Purbaya: Rupiah at Rp 18,000 Has Not Yet Disrupted Government's Debt Repayment Capacity

| | Source: REPUBLIKA Translated from Indonesian | Economy
Purbaya: Rupiah at Rp 18,000 Has Not Yet Disrupted Government's Debt Repayment Capacity
Image: REPUBLIKA

Finance Minister Purbaya Yudhi Sadewa has said the rupiah exchange rate breaching the Rp 18,000 level has not yet disrupted the government’s ability to pay its debts. Speaking to reporters at the Parliament Complex in Jakarta on Thursday, Purbaya explained that government bond coupons are fixed, meaning exchange rate fluctuations do not significantly affect them. However, he acknowledged the rupiah’s depreciation does impact interest payments on government debt denominated in foreign currencies. Purbaya noted that the current rupiah movement is still within the government’s calculation range. “The coupons are constant. Debt repayments are made through coupons. It is just that when the rupiah weakens, it increases the rupiah value of the payments,” Purbaya said. The government has set an exchange rate assumption of Rp 16,500 per US dollar in the State Budget. During the period when fuel prices surged due to geopolitical conflict, the ministry conducted simulations on the exchange rate. He did not detail the simulation scenarios that were run. Purbaya stated that the rupiah’s fundamentals remain below the current level of Rp 18,000 per US dollar. “Fundamentally, the rupiah is below the current level. It is stronger than it is now,” he said. Separately, Bank Indonesia has confirmed it will continue to intervene in the foreign exchange market with higher intensity amid the rupiah’s ongoing depreciation to the Rp 18,000 range against the US dollar.
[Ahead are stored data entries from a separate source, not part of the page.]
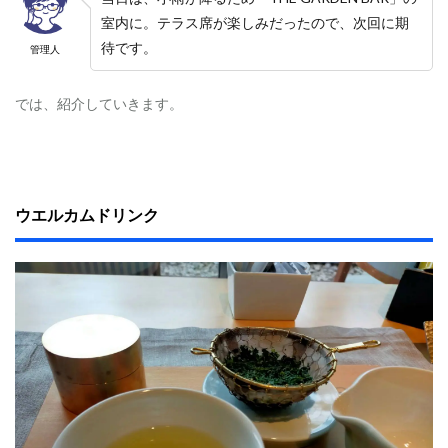
ヒ
ー
室内に。テラス席が楽しみだったので、次回に期
待です。
管理人
7
か
か
では、紹介していきます。
っ
た
食
事
代
（
ウエルカムドリンク
一
人
分
）
8
感
想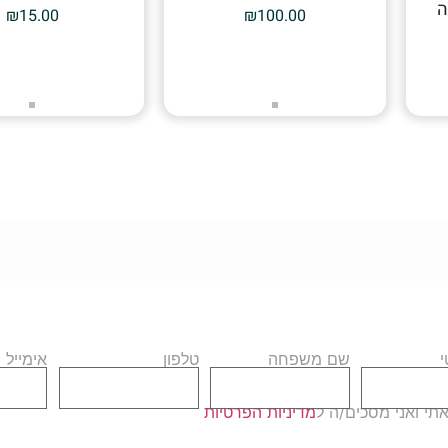
ה
₪
15.00
₪
100.00
שם משפחה
טלפון
אימייל
י ואני מסכים/ה ל
מדיניות הפרטיות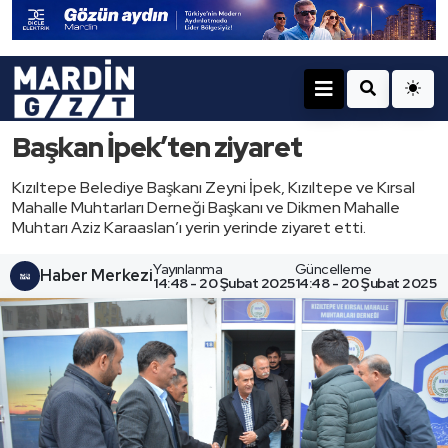
Başkan İpek’ten ziyaret
Kızıltepe Belediye Başkanı Zeyni İpek, Kızıltepe ve Kırsal
Mahalle Muhtarları Derneği Başkanı ve Dikmen Mahalle
Muhtarı Aziz Karaaslan’ı yerin yerinde ziyaret etti.
Yayınlanma
Güncelleme
Haber Merkezi
14:48 - 20 Şubat 2025
14:48 - 20 Şubat 2025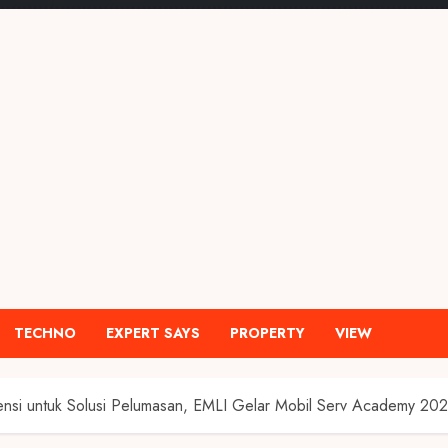
TECHNO
EXPERT SAYS
PROPERTY
VIEW
ensi untuk Solusi Pelumasan, EMLI Gelar Mobil Serv Academy 20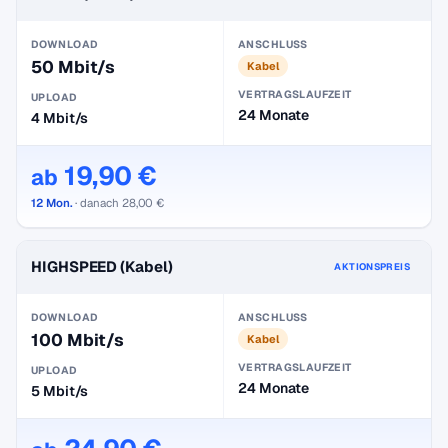
DOWNLOAD
ANSCHLUSS
50 Mbit/s
Kabel
VERTRAGSLAUFZEIT
UPLOAD
24 Monate
4 Mbit/s
19,90 €
ab
12 Mon.
· danach 28,00 €
HIGHSPEED (Kabel)
AKTIONSPREIS
DOWNLOAD
ANSCHLUSS
100 Mbit/s
Kabel
VERTRAGSLAUFZEIT
UPLOAD
24 Monate
5 Mbit/s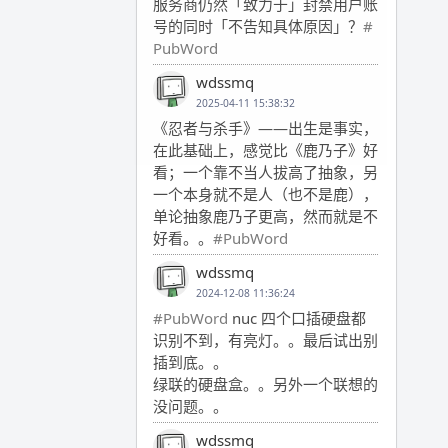
服务商仍然「致力于」封禁用户账
号的同时「不告知具体原因」？
#
PubWord
wdssmq
2025-04-11 15:38:32
《忍者与杀手》——出生是事实，
在此基础上，感觉比《鹿乃子》好
看；一个靠不当人拔高了抽象，另
一个本身就不是人（也不是鹿），
单论抽象鹿乃子更高，然而就是不
好看。。
#PubWord
wdssmq
2024-12-08 11:36:24
#PubWord
nuc 四个口插硬盘都
识别不到，有亮灯。。最后试出别
插到底。。
绿联的硬盘盒。。另外一个联想的
没问题。。
wdssmq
Senior Deputy Governor Destry Damayanti said the central bank is also strengthening the interest rate structure of pro-market monetary instruments to keep attracting capital inflows into domestic asset instruments. Destry emphasised that sustained intervention will be carried out consistently through Non-Deliverable Forward transactions in the offshore market, spot and Domestic Non-Deliverable Forward transactions in the domestic market, accompanied by purchases of government securities in the secondary market.